- _Deine Aufgabe A_
Wie weit hat der Bund laut dem Text über die Jodtabletten den Verteilungsradius um die AKW vergrößert?
- _Deine Aufgabe B_
Zähl alle Einwände auf, die Swissnuclear im Text über die Jodtabletten gegen die neue Verordnung vorbringt.
- _Deine Aufgabe C_
Schreib den Text über die Jodtabletten im Anschluss an seinen letzten Satz weiter.

- _Ausgewählter Textauszug_
########################################
Jodtabletten gegen Schilddrüsen-Probleme

Bei einem AKW-Unfall kann die rasche Einnahme von Jodtabletten dazu beitragen, dass die Schilddrüse nicht noch zusätzlich schädliches radioaktives Jod speichert. Dieses kann zu schweren gesundheitlichen Schäden führen. Mit dem angekündigten Tablettenversand in der Schweiz werden nach zehn Jahren nicht nur die Bestände in den Haushalten rund um die Atomkraftwerke ersetzt. Anfang Jahr hatte der Bund den Radius um die AKW für die Verteilung von 20 auf 50 Kilometer ausgeweitet. Somit bekommen nun auch die rund 400.000 Einwohner Zürichs die Pillen mit der Produktbezeichnung "Kaliumiodid 65 AApot"-Tabletten frei Haus geliefert.

Die neue Regelung verursacht Mehrkosten von geschätzt 20 Millionen Franken, auch weil gewisse Bestände aus organisatorischen Gründen vorzeitig entsorgt werden müssen. Die AKW-Betreiber halten die Massnahme des Bundes für übertrieben – denn sie sind es, die laut Gesetz für die Verteilung aufkommen müssen.

Swissnuclear von der Schweizerischen Gesellschaft der Kernfachleute stellt sich auf den Standpunkt, dass der Verordnung teilweise die Rechtsgrundlage fehle und dass sie das Verhältnismässigkeitsprinzip verletze. Die Ausdehnung des Verteilungsradius sei "kontraproduktiv". Der Schutz der Bevölkerung werde "nur scheinbar erhöht, der Aufwand aber mehr als verdreifacht", sagte ein Swissnuclear-Sprecher.

Gleichzeitig kündigte die Organisation an, sie werde sich gerichtlich gegen die Verteilung wehren. Allerdings habe man bislang von der zuständigen Bundesstelle noch keine anfechtbare Verfügung erhalten, gegen die beim Bundesverwaltungsgericht eine Beschwerde eingereicht werden könne.

Ist Versorgung nur ein Tropfen auf den heissen Stein?

Aus ganz anderen Gründen hält Greenpeace Schweiz nichts von der Verteilaktion. Bei der Jodvorsorge handele es sich "leidglich um einen Tropfen auf den heissen Stein", erklärt die Umweltschutzorganisation. Auf die Folgen eines Atomunfalls wisse der Katastrophenschutz bis heute keine Antwort. Vollschutz biete nur die Ausschaltung des Gefahrenherds – der AKW.

"Die Jodtabletten helfen ausschliesslich gegen das gefährliche Isotop Jod-131 und damit nur gegen Schilddrüsenkrebs", sagt der Atomexperte der Organisation, Florian Kasser, in einer Medienmitteilung. Zusätzlich gebe es aber bei einem Atomunfall noch zahlreiche weitere gesundheitsgefährdende Stoffe, die freigesetzt würden. Jodtabletten schützten ausserdem nur, wenn Betroffene sie rechtzeitig vor dem Einatmen des radioaktiven Jod-131 einnähmen. "Ob das bei einer Notsituation klappt, ist höchst ungewiss."
########################################
- _Vorliegendes Material_

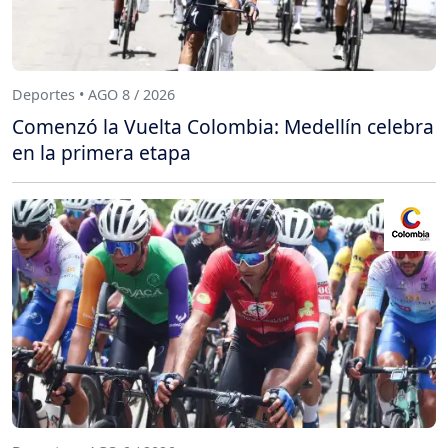
Deportes • AGO 8 / 2026
Comenzó la Vuelta Colombia: Medellín celebra
en la primera etapa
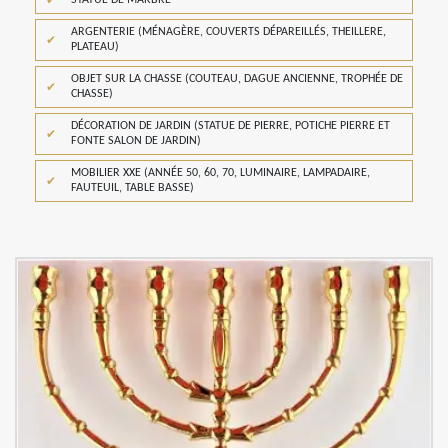
STATUE DE MARBRE
ARGENTERIE (MÉNAGÈRE, COUVERTS DÉPAREILLÉS, THEILLERE,
PLATEAU)
OBJET SUR LA CHASSE (COUTEAU, DAGUE ANCIENNE, TROPHÉE DE
CHASSE)
DÉCORATION DE JARDIN (STATUE DE PIERRE, POTICHE PIERRE ET
FONTE SALON DE JARDIN)
MOBILIER XXE (ANNÉE 50, 60, 70, LUMINAIRE, LAMPADAIRE,
FAUTEUIL, TABLE BASSE)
########################################
- _Deine Antwort A_
Von 20 auf 50 Kilometer.

- _Deine Antwort B_
- Der Verordnung fehle teilweise die Rechtsgrundlage.
- Sie verletze das Verhältnismäßigkeitsprinzip.
- Die Ausdehnung des Verteilungsradius sei „kontraproduktiv“.
- Der Schutz der Bevölkerung werde nur scheinbar erhöht, der Aufwand aber mehr als verdreifacht.

- _Deine Antwort C_
Für problematisch halten die örtlichen Atomkraftgegner zudem, dass viele Menschen in den deutschen und französischen Grenzgebieten der Schweizer AKW von der Verteilung ausgeschlossen seien. "Das ist absurd, denn die Gefahren der Schweizer Altreaktoren und die schnelle Ausbreitung der radioaktiven Wolke nach einem Atomunfall machen nicht an diesen willkürlichen Verwaltungsgrenzen halt", so Kasser. Um das grundlegende Problem zu beheben, sei das eidgenössische Parlament gefordert. Das berate im Winter über das Schweizer Kernenergiegesetz und solle kürzere Restlaufzeiten für alle AKW beschliessen.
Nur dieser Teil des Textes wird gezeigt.